Tale agevolazione presuppone che l'operatore
presti idonea cauzione che garantisca all'amministrazione
finanziaria il pagamento dei diritti doganali
e delle spese e interessi dovuti nel caso di
mancata riesportazione, totale o parziale delle
merci estere temporaneamente esportate.
Pagamento periodico
e/o differito di diritti doganali:
L'amministrazione finanziaria può consentire,
a coloro che effettuano con carattere di continuità
operazioni doganali, la libera disponibilità
delle merci senza il preventivo pagamento dei
diritti doganali. Il pagamento periodico e/o
dilazionato di tali diritti è accordato a condizione
che venga prestata cauzione anche, in forma
assicurativa, che garantisca il pagamento di
essi alle scadenze fissate (articoli 78, 79,
80 del Testo unico approvato con il D.P.R. 23
gennaio 1973, n. 43).
Deposito di merci
estere in magazzini doganali privati:
un operatore può avere interesse a portare grandi
quantità di merci estere, depositandole in magazzini
doganali e nazionalizzandole, previo pagamento
dei relativi diritti, man mano che si presenti
la necessità di lavorarle o di venderle. Per
l'apertura e la gestione di magazzini doganali
privati l'amministrazione doganale richiede
una cauzione, anche in forma assicurativa, di
importo pari ai diritti doganali gravanti sull'importo
massimo delle merci che possono venire introdotte
nel magazzino; esso dovrà garantire che le merci
non saranno immesse al consumo prima che si
sia provveduto al pagamento dei dazi doganali.
L'assicurazione di
cauzioni assimilate a quelle doganali
L'assicurazione di cauzioni assimilate a quelle
doganali riguardano:
L'imposta di fabbricazione:
i fabbricanti e i commercianti di merci soggette
a quest'imposta possono ottenere la sospensione
dal relativo pagamento, prestando cauzione anche
in firma assicurativa, in caso di trasferimento
delle merci da uno stabilimento all'altro oppure
di caso di deposito delle merci dei propri stabilimenti.
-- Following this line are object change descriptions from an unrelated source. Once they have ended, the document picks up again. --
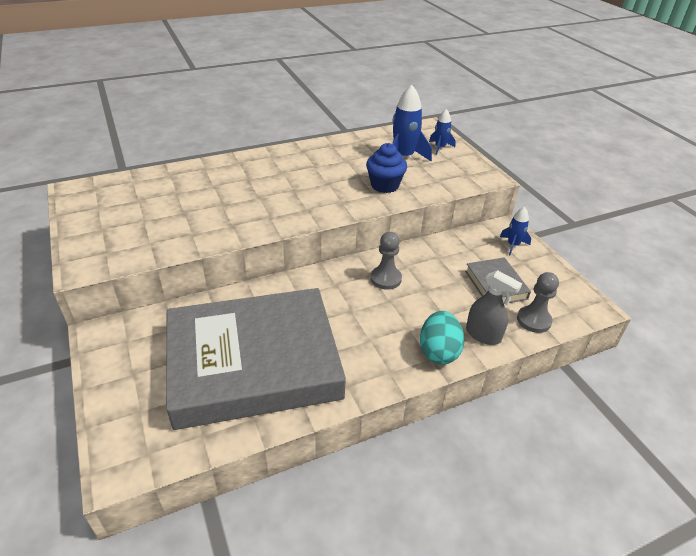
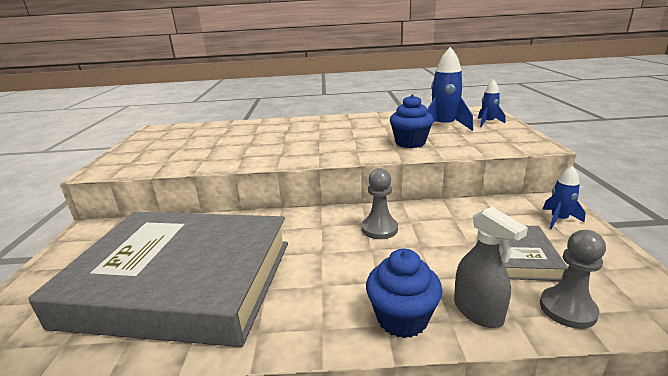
camera: 25 degrees right, 15 degrees down
turquoise egg [420,311,464,364] -> blue cupcake [366,249,443,338]

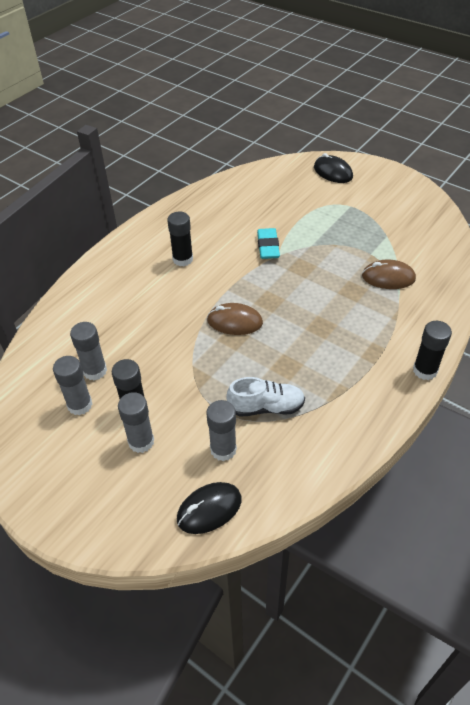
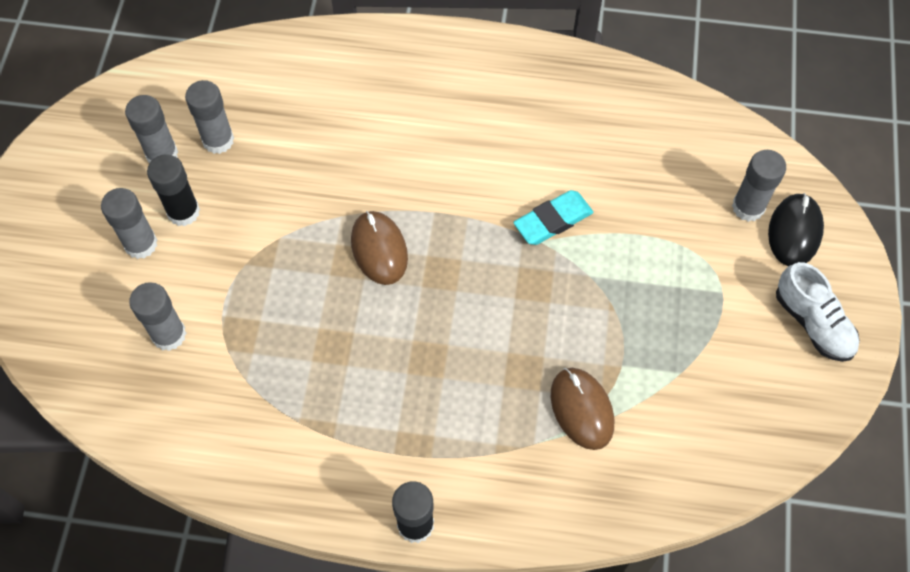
camera: 60 degrees right, 15 degrees up
black glue stick [167,212,193,266] -> none
black mouse [177,482,241,534] -> none
white shoe [226,377,305,417] -> white shoe moved to [776,262,860,362]
none -> grey glue stick [732,150,786,222]

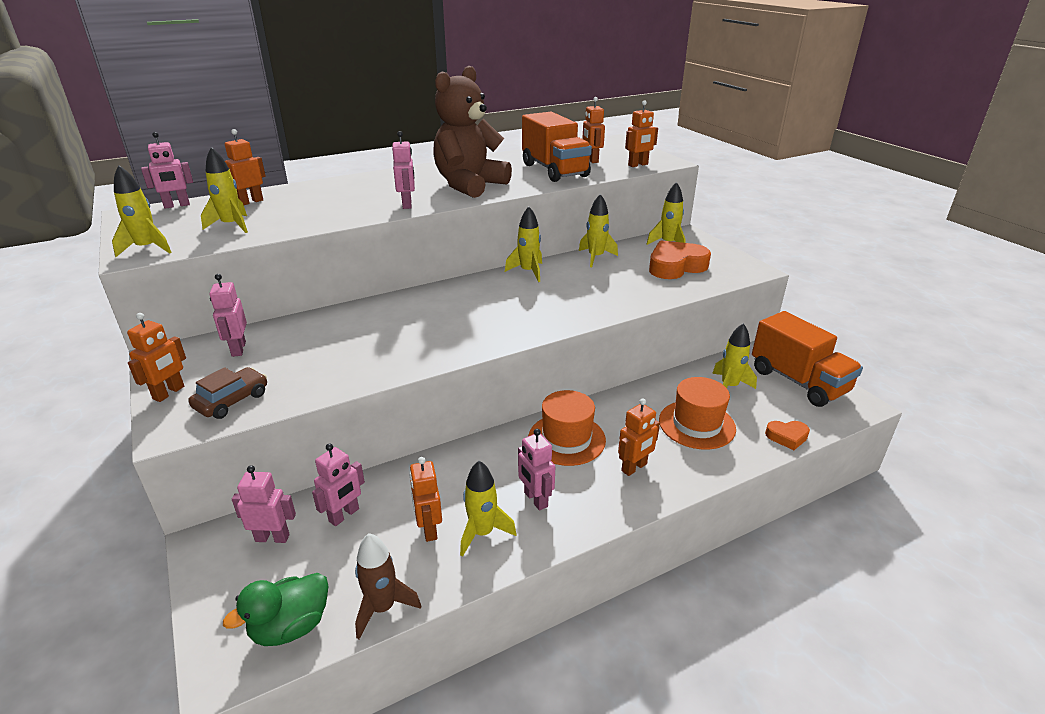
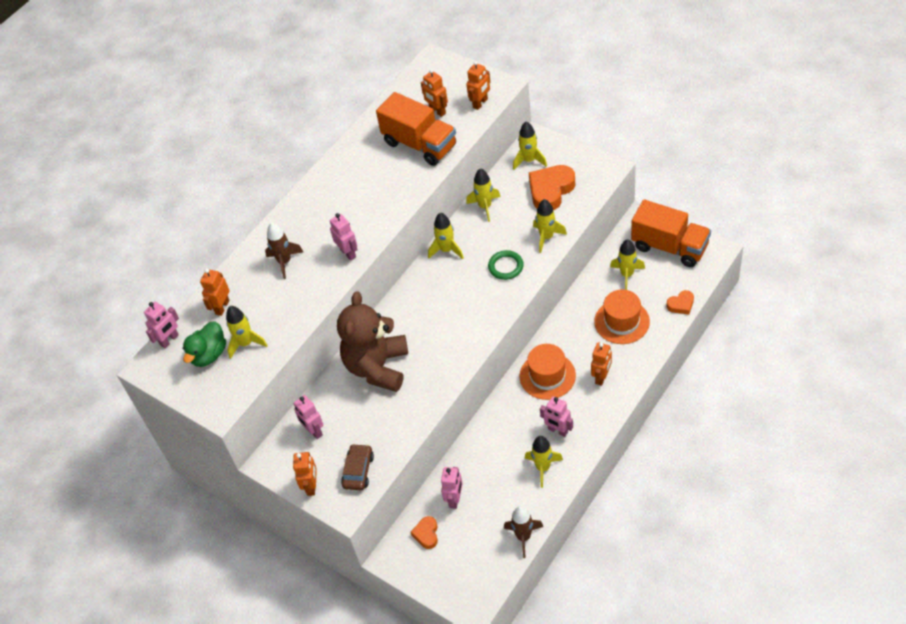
camera: 20 degrees left, 20 degrees up
yellow rocket [112,165,172,257] -> yellow rocket moved to [533,199,567,253]
green duck [223,573,328,646] -> green duck moved to [183,321,226,367]
pink robot [232,465,296,543] -> orange heart [411,516,438,549]
orange robot [409,457,442,542] -> none
brown teddy bear [433,66,512,198] -> brown teddy bear moved to [337,291,408,392]
none -> brown rocket [265,223,303,279]
none -> green ring [488,250,524,280]

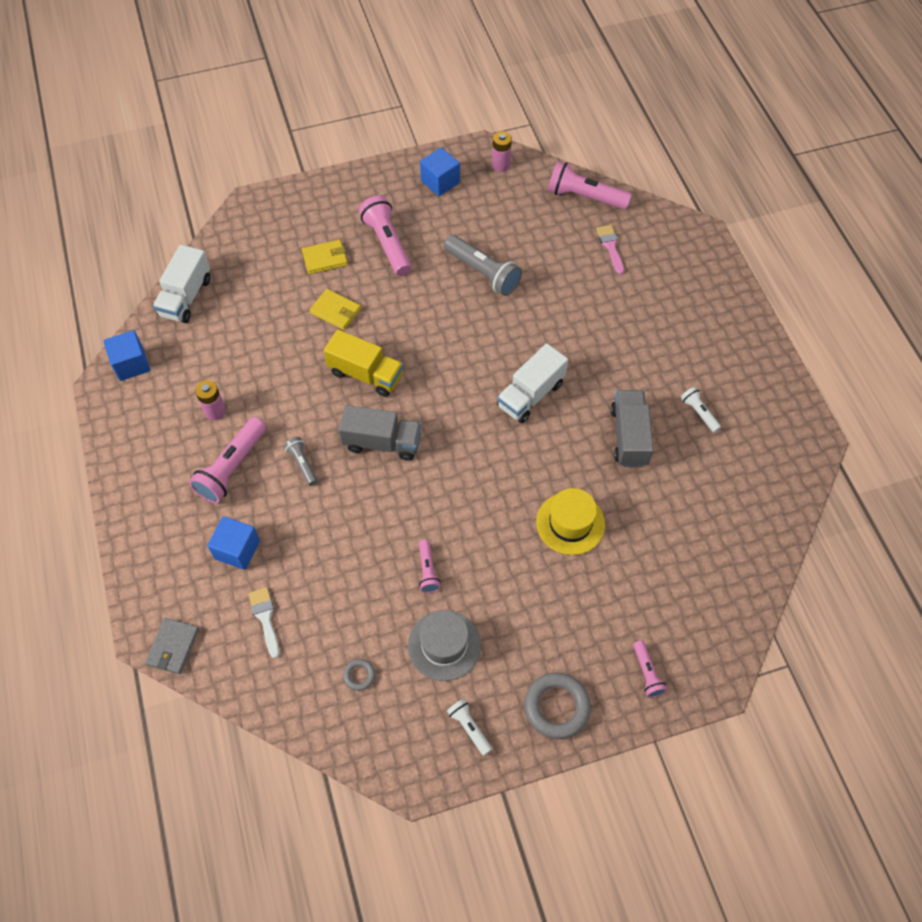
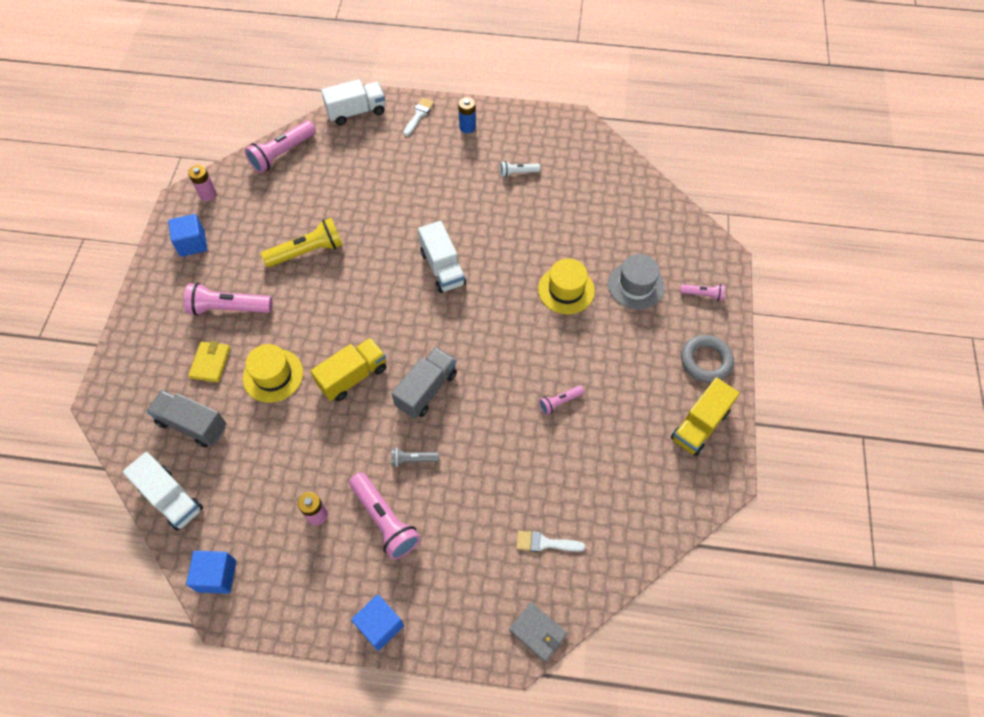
camera: 65 degrees left, 0 degrees up
blue cube [207,516,260,570] -> blue cube moved to [351,595,404,651]
yellow wallet [310,289,361,330] -> yellow hat [243,344,303,403]
grey ring [343,659,375,691] -> none
grey hat [408,610,481,681] -> grey hat moved to [608,254,665,310]
pink flashlight [419,540,441,593] -> pink flashlight turned 135 degrees clockwise [539,386,584,415]
grey flashlight [444,235,522,296] -> yellow flashlight [261,218,343,267]
white flashlight [447,699,492,756] -> yellow truck [671,377,740,456]
pink brush [596,225,624,274] -> none
grey truck [610,390,654,467] -> grey truck moved to [146,390,226,448]
none -> white truck [321,79,385,125]
none -> white brush [403,98,434,136]
none -> blue battery [458,97,476,133]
I carnet- ATA: le ditte produttrici
e i rappresentanti che hanno necessità di esportare
temporaneamente i loro campionari possono richiedere
all' Unione Italiana delle Camere di Commercio,
Industria, Artigianato e Agricoltura, il rilascio
di appositi carnet che, in base alla convenzione
internazionale istitutiva del carnet ATA conclusa
a Bruxelles il 6 dicembre 1961, consentono di
esportare contemporaneamente in uno stato estero,
senza depositare i diritti doganali, merci o
prodotti previsti alla convenzione stessa.
Il rilascio di tali carnet è talvolta subordinato
alla costituzione di una cauzione anche mediante
polizza, che garantisca, entro il valore massimo
degli oggetti esportati, all'Unione Italiana
delle Camere di Commercio, il rimborso di diritti
doganali e delle penalità che la stessa dovesse
pagare alle amministrazioni doganali estere
per il mancato scarico di carnet medesimi.